RER - Respiratory Exchange Ratio

Respiratory Exchange Ratio (RER) is the ratio between the volume of CO2 being produced by the body and the amount of O2 being consumed. This value of this ratio gives us an indication as to whether the body is operating aerobically or anaerobically.


RER is typically measured by sampling gas being expired by a person or animal and comparing how the ratio of O2 and CO2 compares to that of the surrounding air. This is often done by affixing a mask around the mouth and nose and using a system of tubing and valves to feed gases to both a flow measurement device and a gas analyzer. Whole body chambers are sometimes more convenient than masks, particularly if working with smaller animals.

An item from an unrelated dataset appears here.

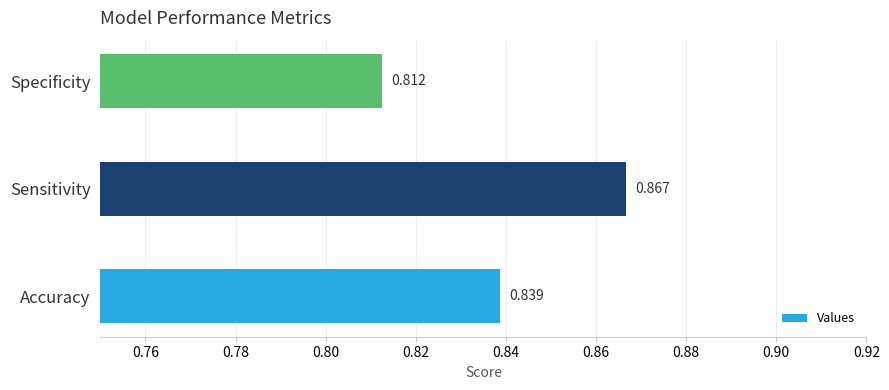

Rank the categories by value from lowest to highest.

Specificity, Accuracy, Sensitivity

An average human has an RER at rest of around 0.8, although this can vary a bit depending on diet and other factors. During a stress test, RER will typically gradually increase to a peak of about 1.2 (again variable depending on the individual). An RER of 1.0 is the anaerobic threshold, the point at which the body begins to metabolize sugar using the less efficient anaerobic pathway and build up lactic acid.

As a rule of thumb, a resting RER of about 0.7 indicates that fats are being used as the body’s main fuel source while 1 means mostly carbohydrates are being used. RER’s between these values indicate a mix.

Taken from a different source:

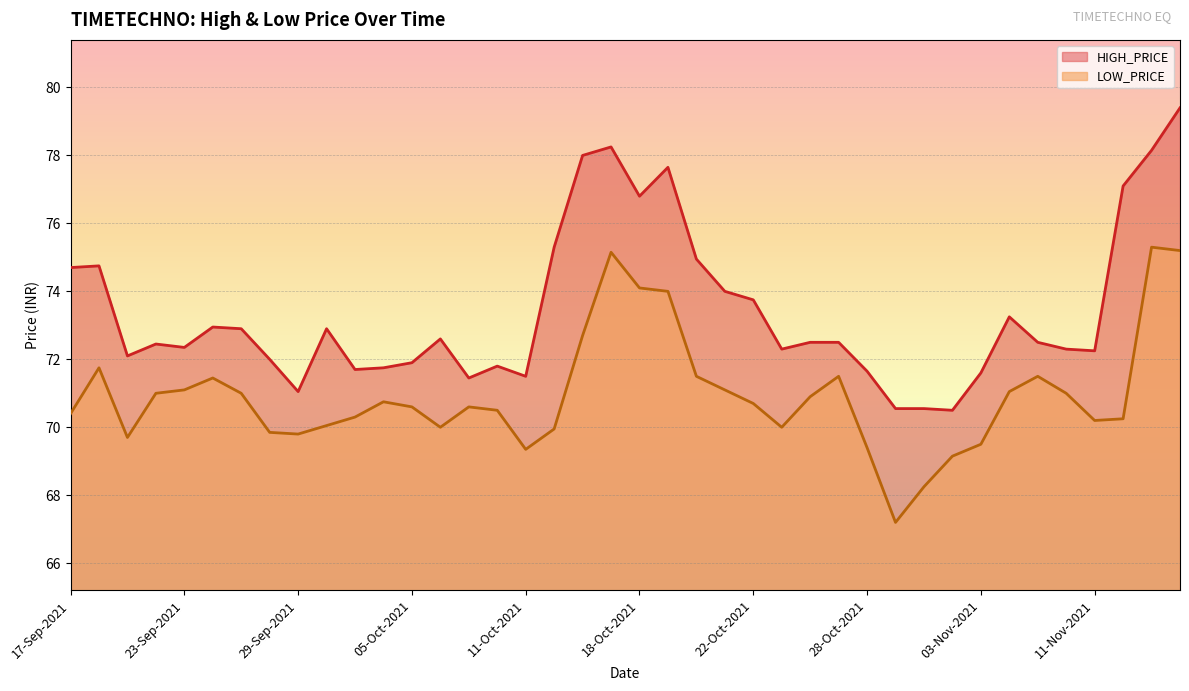

What are all the series names shown in the legend?

HIGH_PRICE, LOW_PRICE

During an exercise test, variable exercise intensities are used to determine the RER value and, therefore, aerobic and anaerobic metabolism at each intensity. 

Lower-intensity activity uses aerobic metabolism, also known as oxidative metabolism, to fuel activity through fatty acid oxidation. The respiratory quotient for this level of activity, a measure that reflects the tissue substrate used for energy, would be expected to remain around 0.7, while the RER, which reflects the respiratory exchange of CO2 and O2, would be expected to remain around 0.8 to 0.88.

Less efficient anaerobic metabolism kicks in at higher levels of intensity, as local stores of glycogen are used to fuel movement. The respiratory quotient for these higher activity levels can reach 1.0, and the RER ranges from 0.9 to 1.2.